The race went well, it was super challenging with many ups and downs both mentally and physically, and a huge learning experience for me!!!
From the start until mile 20 it was 8 degrees. Runner's had frozen hand bottles, frozen tubes from their hydration packs, and fingers would not work to open a bar or GU. Getting a slice of pizza down at the mile 13 aid station made a huge difference. I was leading the women's field until mile 45, feeling great, climbing the mountains with easy speed, with my legs wanting to tear down the mountain's single track!
At the mile 58 aid station the hurt started to set in. I could start feeling my hip flexors beginning to lock up, and had some plantar fasciitis pain kicking in, and I was COLD. My husband, Jeremy (also a co-race director), rubbed out my hips, put warmer clothes on me, gave me two Aleves, I picked up my 2nd pacer, and off we went to the next hard, long, climb of the course.
I made it to mile 75 and made the decision with my pacer to drop out. I had a bit of hyponatremia (too much water and not enough food) got dizzy, and sat down. I tried to get more food in, but it was too late at that point and I could not stop shivering-while wearing 3 puffy jackets, a long sleeve, t-shirt, gloves, beanie, 2 hoods, and fleece tights. I think I burned way too much energy in the first half because:
- It was 8 degrees until mile 20ish
- I went out way too fast too early
- I did not eat enough early on when the temperatures where in the single digits, so I had nothing left in reserve.

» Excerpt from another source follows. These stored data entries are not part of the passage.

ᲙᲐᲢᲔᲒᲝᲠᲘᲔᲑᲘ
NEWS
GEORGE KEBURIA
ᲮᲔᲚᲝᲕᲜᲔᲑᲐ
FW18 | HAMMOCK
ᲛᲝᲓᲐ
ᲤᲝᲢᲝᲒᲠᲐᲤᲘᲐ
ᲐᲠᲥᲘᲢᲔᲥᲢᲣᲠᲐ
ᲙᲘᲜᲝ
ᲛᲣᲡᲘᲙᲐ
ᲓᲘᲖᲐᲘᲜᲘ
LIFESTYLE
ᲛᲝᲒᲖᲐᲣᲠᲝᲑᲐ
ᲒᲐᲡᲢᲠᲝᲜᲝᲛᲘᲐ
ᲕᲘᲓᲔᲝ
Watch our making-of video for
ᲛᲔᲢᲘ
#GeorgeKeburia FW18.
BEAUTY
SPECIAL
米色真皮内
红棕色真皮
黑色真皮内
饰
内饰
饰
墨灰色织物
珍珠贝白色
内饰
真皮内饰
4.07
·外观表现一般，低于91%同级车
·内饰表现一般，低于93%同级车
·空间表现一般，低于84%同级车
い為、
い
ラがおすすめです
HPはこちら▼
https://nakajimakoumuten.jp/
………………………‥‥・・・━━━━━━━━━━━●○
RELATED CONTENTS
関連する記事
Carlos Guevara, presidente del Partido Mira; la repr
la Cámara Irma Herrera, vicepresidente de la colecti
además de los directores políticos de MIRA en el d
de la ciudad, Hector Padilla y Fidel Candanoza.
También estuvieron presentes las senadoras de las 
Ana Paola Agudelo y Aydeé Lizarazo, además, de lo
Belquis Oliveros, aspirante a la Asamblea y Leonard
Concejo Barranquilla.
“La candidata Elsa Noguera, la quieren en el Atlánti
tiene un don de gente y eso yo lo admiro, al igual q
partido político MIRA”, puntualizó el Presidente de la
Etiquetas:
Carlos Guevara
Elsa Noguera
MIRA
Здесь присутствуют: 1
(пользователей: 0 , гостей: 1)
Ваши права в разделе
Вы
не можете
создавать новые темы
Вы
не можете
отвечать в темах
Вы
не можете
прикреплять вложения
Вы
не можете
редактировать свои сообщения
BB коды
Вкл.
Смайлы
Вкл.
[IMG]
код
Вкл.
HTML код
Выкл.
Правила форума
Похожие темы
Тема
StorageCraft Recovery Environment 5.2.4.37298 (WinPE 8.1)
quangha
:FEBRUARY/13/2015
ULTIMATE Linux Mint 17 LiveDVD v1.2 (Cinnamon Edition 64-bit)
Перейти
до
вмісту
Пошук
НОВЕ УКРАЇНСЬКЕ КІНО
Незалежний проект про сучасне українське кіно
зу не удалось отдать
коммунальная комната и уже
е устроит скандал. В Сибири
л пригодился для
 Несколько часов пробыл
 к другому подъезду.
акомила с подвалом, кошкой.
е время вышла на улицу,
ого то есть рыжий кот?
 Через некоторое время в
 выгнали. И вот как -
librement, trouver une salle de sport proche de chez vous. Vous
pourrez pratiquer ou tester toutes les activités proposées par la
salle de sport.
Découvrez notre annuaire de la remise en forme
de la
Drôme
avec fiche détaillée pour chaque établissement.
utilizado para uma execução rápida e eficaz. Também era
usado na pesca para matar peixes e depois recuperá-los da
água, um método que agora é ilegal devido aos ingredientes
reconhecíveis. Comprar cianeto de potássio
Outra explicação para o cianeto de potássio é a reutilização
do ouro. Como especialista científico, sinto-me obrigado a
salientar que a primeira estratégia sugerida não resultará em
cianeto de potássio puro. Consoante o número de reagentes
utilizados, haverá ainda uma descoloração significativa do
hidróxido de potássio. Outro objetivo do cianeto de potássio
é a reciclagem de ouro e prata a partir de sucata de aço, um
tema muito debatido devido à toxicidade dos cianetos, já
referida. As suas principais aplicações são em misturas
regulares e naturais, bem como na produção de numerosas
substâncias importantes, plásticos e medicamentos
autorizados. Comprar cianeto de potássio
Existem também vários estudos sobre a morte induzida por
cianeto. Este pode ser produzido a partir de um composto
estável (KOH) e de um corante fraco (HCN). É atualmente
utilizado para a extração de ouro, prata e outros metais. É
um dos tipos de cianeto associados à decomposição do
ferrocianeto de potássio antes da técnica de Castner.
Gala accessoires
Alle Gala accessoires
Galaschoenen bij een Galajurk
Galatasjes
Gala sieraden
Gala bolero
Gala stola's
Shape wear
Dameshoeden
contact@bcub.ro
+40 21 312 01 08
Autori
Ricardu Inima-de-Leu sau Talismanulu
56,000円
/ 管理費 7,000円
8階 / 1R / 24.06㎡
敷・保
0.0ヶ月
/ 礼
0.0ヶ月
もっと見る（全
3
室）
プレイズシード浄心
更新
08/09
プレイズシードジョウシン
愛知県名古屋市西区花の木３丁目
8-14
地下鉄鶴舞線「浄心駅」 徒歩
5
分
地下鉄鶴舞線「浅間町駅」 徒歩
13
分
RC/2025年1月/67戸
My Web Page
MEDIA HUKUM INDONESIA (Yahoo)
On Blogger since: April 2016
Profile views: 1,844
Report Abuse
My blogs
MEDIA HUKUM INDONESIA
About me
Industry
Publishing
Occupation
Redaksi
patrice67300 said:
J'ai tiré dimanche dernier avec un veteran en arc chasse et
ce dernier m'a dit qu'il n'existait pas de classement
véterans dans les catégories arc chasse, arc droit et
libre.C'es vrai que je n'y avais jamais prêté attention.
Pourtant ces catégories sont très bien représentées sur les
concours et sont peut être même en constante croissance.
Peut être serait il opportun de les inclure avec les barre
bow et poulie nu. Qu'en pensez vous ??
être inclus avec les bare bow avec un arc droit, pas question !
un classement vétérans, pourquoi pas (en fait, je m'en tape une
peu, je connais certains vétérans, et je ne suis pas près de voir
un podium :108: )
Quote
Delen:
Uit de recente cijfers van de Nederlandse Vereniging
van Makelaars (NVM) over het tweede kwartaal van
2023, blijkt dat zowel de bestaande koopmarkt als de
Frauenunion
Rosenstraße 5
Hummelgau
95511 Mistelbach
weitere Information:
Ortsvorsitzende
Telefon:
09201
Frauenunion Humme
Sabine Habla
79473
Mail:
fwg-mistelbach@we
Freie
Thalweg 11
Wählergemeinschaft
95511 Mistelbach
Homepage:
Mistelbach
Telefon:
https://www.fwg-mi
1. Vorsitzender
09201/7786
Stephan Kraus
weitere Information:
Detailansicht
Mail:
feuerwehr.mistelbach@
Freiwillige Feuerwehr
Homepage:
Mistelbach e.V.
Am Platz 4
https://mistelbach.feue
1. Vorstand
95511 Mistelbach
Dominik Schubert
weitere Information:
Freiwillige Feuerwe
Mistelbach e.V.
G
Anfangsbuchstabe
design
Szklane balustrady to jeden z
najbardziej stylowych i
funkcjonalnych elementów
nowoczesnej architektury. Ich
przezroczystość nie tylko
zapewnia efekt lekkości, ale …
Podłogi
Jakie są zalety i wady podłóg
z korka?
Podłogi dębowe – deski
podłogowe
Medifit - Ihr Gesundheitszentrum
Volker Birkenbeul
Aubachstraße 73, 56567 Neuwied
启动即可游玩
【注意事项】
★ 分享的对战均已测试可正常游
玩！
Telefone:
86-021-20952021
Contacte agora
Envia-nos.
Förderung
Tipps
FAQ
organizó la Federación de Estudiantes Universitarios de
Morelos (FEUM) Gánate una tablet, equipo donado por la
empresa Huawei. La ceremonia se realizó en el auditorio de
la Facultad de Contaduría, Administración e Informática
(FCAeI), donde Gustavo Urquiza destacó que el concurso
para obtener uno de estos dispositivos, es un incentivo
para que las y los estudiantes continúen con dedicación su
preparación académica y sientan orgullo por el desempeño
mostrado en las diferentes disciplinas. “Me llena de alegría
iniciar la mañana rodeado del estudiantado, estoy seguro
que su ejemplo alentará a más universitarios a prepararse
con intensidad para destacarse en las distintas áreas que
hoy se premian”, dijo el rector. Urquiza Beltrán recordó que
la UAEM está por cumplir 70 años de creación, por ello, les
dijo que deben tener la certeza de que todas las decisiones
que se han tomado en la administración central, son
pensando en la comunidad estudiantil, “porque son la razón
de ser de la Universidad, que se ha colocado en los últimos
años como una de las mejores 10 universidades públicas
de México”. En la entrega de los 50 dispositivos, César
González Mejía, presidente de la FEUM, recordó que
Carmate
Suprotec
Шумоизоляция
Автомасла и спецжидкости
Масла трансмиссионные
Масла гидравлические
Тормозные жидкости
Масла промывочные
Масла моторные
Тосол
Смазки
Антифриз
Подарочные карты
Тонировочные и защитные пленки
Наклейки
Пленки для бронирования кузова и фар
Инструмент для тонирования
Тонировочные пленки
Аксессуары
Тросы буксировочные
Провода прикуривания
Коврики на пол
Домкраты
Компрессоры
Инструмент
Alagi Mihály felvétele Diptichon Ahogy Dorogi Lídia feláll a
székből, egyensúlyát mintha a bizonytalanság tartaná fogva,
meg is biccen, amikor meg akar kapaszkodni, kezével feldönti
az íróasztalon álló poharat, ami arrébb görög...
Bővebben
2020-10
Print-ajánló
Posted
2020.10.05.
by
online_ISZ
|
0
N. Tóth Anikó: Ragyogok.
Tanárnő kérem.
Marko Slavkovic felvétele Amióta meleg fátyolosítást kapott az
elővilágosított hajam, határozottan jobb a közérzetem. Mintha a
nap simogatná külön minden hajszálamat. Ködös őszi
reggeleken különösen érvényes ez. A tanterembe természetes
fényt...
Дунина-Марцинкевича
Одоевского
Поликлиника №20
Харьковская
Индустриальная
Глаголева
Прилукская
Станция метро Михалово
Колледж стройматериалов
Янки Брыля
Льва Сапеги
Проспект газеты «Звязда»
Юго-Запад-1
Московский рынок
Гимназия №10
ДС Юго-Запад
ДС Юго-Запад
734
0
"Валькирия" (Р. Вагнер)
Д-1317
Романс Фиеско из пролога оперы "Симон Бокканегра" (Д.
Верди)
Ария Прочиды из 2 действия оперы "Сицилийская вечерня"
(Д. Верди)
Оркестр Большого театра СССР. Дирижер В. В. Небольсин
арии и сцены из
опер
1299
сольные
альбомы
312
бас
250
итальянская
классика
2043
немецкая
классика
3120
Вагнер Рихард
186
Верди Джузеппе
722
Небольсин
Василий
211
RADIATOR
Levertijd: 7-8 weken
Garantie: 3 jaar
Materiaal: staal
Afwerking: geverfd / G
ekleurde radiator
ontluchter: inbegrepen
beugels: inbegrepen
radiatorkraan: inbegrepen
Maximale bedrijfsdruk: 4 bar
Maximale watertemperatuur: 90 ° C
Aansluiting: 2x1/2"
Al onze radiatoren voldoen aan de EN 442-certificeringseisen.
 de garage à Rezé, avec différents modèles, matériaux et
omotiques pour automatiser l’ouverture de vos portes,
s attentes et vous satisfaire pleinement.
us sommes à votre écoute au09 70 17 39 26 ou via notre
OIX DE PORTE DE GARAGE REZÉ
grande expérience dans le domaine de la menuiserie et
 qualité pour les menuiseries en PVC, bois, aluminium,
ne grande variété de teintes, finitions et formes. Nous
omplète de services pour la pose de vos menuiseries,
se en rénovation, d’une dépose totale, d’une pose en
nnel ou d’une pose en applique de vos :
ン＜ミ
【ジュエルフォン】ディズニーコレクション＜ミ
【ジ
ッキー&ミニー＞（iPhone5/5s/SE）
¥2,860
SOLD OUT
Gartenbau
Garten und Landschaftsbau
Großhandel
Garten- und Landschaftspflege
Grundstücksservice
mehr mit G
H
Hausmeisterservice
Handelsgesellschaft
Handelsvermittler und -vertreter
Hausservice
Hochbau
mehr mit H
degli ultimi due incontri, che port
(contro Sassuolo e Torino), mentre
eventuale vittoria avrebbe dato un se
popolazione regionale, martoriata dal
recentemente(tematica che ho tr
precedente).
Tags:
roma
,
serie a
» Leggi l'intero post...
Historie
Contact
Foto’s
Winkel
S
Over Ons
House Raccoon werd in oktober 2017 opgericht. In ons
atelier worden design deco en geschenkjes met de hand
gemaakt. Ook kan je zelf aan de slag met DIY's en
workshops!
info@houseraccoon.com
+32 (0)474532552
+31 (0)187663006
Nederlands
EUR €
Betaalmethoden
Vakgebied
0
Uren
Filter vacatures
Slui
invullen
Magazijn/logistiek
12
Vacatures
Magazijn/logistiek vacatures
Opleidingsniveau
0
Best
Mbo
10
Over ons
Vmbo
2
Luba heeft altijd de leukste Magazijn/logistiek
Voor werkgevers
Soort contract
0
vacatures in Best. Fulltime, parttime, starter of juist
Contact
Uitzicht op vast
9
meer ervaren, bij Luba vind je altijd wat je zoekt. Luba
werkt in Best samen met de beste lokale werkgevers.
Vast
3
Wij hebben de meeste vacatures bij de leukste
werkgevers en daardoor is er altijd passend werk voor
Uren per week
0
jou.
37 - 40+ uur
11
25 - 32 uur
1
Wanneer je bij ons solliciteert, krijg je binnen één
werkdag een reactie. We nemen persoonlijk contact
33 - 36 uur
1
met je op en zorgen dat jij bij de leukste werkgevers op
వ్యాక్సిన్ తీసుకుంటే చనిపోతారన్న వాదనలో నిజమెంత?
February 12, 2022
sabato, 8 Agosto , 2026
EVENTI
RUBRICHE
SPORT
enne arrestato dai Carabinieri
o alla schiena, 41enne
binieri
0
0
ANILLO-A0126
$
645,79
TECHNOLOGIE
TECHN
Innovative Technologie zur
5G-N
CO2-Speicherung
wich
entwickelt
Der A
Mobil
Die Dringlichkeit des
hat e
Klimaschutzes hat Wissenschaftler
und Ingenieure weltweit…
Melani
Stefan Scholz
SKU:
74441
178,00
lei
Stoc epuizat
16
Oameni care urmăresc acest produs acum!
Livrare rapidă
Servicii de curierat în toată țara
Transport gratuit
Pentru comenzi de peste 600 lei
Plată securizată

I have no regrets, and learned a ton about running 100 miles (the IMTUF course was 102 miles), forcing food for proper fueling, and start slow-then catch the other runners at the end. Out of 33 runners who started the race, 14 finished. This thing was no gimme, everyone who ran 100 mile races all over the country said this was the hardest one they have ever done. I'll chalk it up as a great learning experience, put my ego in check, and this was my first DNF (did not finish) out of all my races, I got to feel the mental and physical experience with that.
So, you ask if I'll do it again?.....ABSOLUTELY, no hesitation, the fire is burning inside to train my butt off and win this thing next year. The trails are not going anywhere, and they continue to call my name. Once the snow hits, I'll be Nordic skiing, secretly training for the IMTUF 100 in 2013!!!! Or who knows, maybe another crazy 100 miler?